WRITTEN TASK
Copy the listing word for word from its first line up to and including the line that contains "physical layout of the design is".

SUPPLIED MATERIAL
________________________________________
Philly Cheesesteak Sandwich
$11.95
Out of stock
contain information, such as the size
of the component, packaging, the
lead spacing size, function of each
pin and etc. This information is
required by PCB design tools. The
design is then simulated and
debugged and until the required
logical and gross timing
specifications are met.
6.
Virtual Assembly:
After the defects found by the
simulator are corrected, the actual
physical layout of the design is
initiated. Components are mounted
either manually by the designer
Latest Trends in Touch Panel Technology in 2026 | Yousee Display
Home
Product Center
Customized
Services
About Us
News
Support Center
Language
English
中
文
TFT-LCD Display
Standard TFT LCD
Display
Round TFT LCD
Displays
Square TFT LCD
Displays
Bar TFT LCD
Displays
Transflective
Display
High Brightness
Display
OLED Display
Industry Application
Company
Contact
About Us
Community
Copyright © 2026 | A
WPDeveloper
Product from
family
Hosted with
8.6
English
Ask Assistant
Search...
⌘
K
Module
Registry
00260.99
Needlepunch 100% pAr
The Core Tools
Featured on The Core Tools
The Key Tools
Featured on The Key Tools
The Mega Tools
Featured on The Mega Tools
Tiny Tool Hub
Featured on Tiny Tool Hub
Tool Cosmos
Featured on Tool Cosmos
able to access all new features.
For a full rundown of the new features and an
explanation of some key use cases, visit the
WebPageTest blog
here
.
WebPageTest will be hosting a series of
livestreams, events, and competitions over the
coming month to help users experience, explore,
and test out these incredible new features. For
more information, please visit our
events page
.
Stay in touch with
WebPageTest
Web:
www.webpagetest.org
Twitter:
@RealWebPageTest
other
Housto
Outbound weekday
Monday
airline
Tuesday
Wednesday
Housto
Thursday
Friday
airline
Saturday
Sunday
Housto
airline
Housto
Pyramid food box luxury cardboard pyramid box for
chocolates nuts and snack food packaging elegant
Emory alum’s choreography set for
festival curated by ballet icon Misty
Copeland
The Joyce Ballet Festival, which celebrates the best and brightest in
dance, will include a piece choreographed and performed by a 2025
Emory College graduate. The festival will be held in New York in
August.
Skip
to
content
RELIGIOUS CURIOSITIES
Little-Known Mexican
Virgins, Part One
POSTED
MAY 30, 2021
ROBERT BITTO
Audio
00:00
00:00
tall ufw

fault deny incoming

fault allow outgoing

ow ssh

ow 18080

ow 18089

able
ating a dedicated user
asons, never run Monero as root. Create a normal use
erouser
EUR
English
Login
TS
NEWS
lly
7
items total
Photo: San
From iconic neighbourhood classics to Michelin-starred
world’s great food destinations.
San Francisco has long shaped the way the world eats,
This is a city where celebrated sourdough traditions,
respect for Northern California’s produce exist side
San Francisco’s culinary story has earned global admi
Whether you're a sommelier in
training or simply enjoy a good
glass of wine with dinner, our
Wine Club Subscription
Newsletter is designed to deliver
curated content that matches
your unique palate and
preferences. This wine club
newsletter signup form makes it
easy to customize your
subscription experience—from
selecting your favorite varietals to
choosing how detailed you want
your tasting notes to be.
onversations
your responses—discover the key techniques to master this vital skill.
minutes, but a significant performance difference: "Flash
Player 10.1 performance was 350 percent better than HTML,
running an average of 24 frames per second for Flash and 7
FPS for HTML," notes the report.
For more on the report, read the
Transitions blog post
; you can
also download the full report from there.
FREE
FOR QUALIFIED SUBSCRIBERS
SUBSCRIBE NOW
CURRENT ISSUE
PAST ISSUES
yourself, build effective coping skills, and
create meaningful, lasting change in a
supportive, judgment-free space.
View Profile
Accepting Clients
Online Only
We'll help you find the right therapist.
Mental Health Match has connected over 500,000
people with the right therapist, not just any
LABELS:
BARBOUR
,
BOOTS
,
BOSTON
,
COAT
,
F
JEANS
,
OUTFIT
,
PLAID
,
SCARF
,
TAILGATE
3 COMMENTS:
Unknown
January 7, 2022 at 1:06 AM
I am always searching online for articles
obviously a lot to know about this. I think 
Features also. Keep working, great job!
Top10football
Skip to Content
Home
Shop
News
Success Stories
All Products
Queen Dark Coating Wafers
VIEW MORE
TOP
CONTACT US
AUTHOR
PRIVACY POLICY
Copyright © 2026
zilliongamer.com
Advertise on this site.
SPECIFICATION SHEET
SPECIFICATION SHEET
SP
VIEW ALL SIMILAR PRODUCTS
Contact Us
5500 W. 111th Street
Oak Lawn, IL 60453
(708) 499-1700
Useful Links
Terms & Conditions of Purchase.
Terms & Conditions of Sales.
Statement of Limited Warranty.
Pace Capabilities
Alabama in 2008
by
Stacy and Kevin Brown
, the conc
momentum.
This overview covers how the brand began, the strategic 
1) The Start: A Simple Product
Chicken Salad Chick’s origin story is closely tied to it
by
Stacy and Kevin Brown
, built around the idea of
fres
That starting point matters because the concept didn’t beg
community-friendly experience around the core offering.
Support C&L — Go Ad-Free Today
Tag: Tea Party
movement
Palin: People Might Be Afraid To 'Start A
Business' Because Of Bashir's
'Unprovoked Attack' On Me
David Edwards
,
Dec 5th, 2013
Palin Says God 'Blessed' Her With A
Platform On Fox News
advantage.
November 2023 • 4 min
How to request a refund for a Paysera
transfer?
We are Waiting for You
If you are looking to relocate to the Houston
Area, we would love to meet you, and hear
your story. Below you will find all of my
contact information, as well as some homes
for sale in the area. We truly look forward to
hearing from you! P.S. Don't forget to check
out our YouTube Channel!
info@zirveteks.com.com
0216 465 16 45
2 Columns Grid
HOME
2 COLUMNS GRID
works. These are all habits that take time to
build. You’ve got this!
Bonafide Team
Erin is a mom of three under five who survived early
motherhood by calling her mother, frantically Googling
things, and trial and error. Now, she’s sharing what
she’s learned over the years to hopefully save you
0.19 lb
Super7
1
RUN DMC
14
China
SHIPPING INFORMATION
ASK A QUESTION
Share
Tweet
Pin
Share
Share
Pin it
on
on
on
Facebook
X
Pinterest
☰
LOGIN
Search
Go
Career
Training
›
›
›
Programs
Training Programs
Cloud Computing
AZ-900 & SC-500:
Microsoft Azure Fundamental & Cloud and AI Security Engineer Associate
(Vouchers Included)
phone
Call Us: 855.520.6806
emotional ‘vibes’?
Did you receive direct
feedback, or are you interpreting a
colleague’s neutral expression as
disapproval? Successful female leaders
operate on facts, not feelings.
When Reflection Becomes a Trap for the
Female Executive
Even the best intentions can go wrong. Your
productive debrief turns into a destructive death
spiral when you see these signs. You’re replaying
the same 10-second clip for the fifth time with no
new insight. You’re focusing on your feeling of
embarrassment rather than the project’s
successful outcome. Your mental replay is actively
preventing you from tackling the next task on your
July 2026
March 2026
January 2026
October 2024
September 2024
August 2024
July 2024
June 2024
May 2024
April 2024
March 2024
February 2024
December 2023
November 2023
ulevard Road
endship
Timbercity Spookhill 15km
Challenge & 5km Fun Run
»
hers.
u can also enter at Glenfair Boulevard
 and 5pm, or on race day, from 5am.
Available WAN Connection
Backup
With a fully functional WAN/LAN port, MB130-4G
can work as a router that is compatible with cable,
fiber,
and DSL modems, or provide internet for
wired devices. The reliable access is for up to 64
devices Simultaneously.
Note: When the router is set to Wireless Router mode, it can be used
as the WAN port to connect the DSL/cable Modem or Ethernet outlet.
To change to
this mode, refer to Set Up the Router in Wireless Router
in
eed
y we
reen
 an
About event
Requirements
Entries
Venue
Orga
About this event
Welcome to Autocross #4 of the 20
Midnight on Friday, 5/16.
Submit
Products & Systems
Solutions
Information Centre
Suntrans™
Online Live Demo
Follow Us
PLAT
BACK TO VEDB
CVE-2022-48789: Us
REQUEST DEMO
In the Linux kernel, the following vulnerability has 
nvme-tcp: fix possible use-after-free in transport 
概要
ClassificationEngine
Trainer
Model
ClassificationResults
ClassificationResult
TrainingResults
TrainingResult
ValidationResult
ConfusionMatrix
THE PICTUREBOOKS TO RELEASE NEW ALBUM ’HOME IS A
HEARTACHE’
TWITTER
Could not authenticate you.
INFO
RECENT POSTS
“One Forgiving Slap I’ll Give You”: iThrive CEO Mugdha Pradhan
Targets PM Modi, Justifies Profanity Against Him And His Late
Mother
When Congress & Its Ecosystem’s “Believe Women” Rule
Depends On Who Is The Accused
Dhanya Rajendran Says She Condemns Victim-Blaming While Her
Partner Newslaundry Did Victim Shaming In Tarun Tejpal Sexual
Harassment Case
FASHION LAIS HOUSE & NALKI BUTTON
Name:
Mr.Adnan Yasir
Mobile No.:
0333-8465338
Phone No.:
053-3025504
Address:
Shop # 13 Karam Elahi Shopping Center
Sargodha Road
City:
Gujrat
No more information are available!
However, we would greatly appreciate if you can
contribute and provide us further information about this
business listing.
________________________________________
EXERCISE OUTPUT
Philly Cheesesteak Sandwich
$11.95
Out of stock
contain information, such as the size
of the component, packaging, the
lead spacing size, function of each
pin and etc. This information is
required by PCB design tools. The
design is then simulated and
debugged and until the required
logical and gross timing
specifications are met.
6.
Virtual Assembly:
After the defects found by the
simulator are corrected, the actual
physical layout of the design is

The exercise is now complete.